§ **PROVIDED DATA**
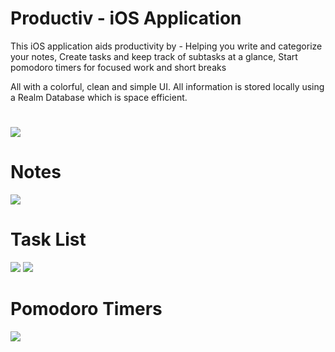 # Productiv - iOS Application 
This iOS application aids productivity by -
Helping you write and categorize your notes, 
Create tasks and keep track of subtasks at a glance,
Start pomodoro timers for focused work and short breaks 

All with a colorful, clean and simple UI. 
All information is stored locally using a Realm Database which is space efficient.

# 
![](productivityAppgif.gif)

# Notes
![](Screenshots/notesImage.png)

# Task List 
![](Screenshots/taskListImage.png)
![](Screenshots/subtasksImage.png)

# Pomodoro Timers
![](Screenshots/pomodoroImage.png)
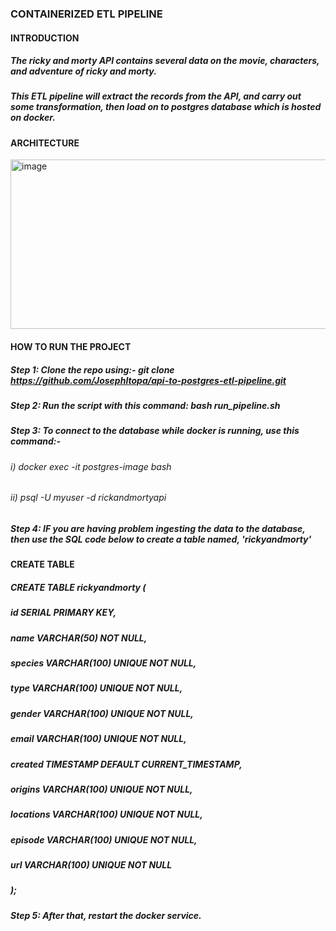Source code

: ### CONTAINERIZED ETL PIPELINE
#### INTRODUCTION
##### The ricky and morty API contains several data on the movie, characters, and adventure of ricky and morty. 
##### This ETL pipeline will extract the records from the API, and carry out some transformation, then load on to postgres database which is hosted on docker.

#### ARCHITECTURE

<img width="528" height="271" alt="image" src="https://github.com/user-attachments/assets/a3e73085-05c4-4652-8a24-36e41c26366a" />


#### HOW TO RUN THE PROJECT
##### Step 1: Clone the repo using:- git clone https://github.com/JosephItopa/api-to-postgres-etl-pipeline.git

##### Step 2: Run the script with this command: bash run_pipeline.sh

##### Step 3: To connect to the database while docker is running, use this command:- 
###### i) docker exec -it postgres-image bash
###### ii) psql -U myuser -d rickandmortyapi

##### Step 4: IF you are having problem ingesting the data to the database, then use the SQL code below to create a table named, 'rickyandmorty'
#### CREATE TABLE
##### CREATE TABLE rickyandmorty (
#####   id SERIAL PRIMARY KEY,
#####   name VARCHAR(50) NOT NULL,
#####   species VARCHAR(100) UNIQUE NOT NULL,
#####   type VARCHAR(100) UNIQUE NOT NULL,
#####   gender VARCHAR(100) UNIQUE NOT NULL,
#####   email VARCHAR(100) UNIQUE NOT NULL,
#####   created TIMESTAMP DEFAULT CURRENT_TIMESTAMP,
#####   origins VARCHAR(100) UNIQUE NOT NULL,
#####   locations VARCHAR(100) UNIQUE NOT NULL,
#####   episode VARCHAR(100) UNIQUE NOT NULL,
#####   url VARCHAR(100) UNIQUE NOT NULL
#####   );

##### Step 5: After that, restart the docker service. 
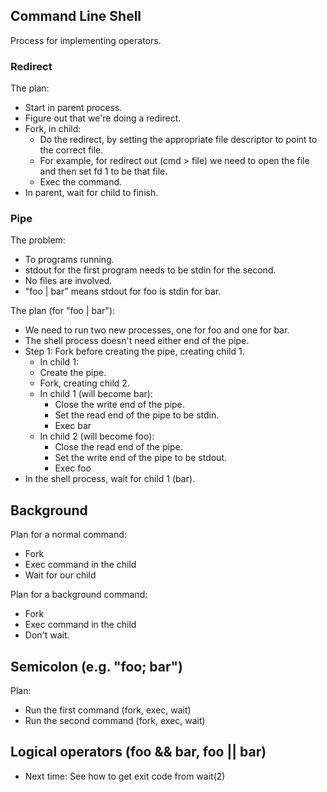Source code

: 
## Command Line Shell

Process for implementing operators.

### Redirect

The plan:

- Start in parent process.
- Figure out that we're doing a redirect.
- Fork, in child:
  - Do the redirect, by setting the appropriate file descriptor
    to point to the correct file.
  - For example, for redirect out (cmd > file) we need to open
    the file and then set fd 1 to be that file.
  - Exec the command.
- In parent, wait for child to finish.

### Pipe

The problem:

- To programs running.
- stdout for the first program needs to be stdin for the second.
- No files are involved.
- "foo | bar" means stdout for foo is stdin for bar.

The plan (for "foo | bar"):

- We need to run two new processes, one for foo and one for bar.
- The shell process doesn't need either end of the pipe.
- Step 1: Fork before creating the pipe, creating child 1.
  - In child 1:
  - Create the pipe.
  - Fork, creating child 2.
  - In child 1 (will become bar):
    - Close the write end of the pipe.
    - Set the read end of the pipe to be stdin.
    - Exec bar
  - In child 2 (will become foo):
    - Close the read end of the pipe.
    - Set the write end of the pipe to be stdout.
    - Exec foo
- In the shell process, wait for child 1 (bar).

## Background

Plan for a normal command:

 - Fork
 - Exec command in the child
 - Wait for our child

Plan for a background command:

 - Fork
 - Exec command in the child
 - Don't wait.

## Semicolon (e.g. "foo; bar")

Plan:

 - Run the first command (fork, exec, wait)
 - Run the second command (fork, exec, wait)

## Logical operators (foo && bar, foo || bar)

- Next time: See how to get exit code from wait(2)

§ **EXERCISE PROMPT**
Your answer should be one number: how many lines in the material above contain the string "creating".

§ **ANSWER BOX**
2